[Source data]
• • • • • • •

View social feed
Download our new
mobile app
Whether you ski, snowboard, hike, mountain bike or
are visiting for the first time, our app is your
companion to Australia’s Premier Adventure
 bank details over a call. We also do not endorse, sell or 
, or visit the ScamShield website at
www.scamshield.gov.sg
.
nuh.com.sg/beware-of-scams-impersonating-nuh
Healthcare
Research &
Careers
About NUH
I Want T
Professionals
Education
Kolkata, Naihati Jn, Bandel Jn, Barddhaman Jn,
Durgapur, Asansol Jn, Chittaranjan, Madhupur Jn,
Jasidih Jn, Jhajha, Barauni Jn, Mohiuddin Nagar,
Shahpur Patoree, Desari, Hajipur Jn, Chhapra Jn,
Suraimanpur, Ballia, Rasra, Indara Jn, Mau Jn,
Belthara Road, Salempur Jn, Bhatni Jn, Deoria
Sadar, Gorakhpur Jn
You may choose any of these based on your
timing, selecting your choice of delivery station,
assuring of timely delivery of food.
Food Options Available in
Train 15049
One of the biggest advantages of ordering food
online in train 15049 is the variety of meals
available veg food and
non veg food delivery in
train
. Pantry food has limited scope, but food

• • • • • • •

TO DO.
Find "your" in the data above. Report each line where it appears.

TASK ANSWER.
are visiting for the first time, our app is your
You may choose any of these based on your
timing, selecting your choice of delivery station,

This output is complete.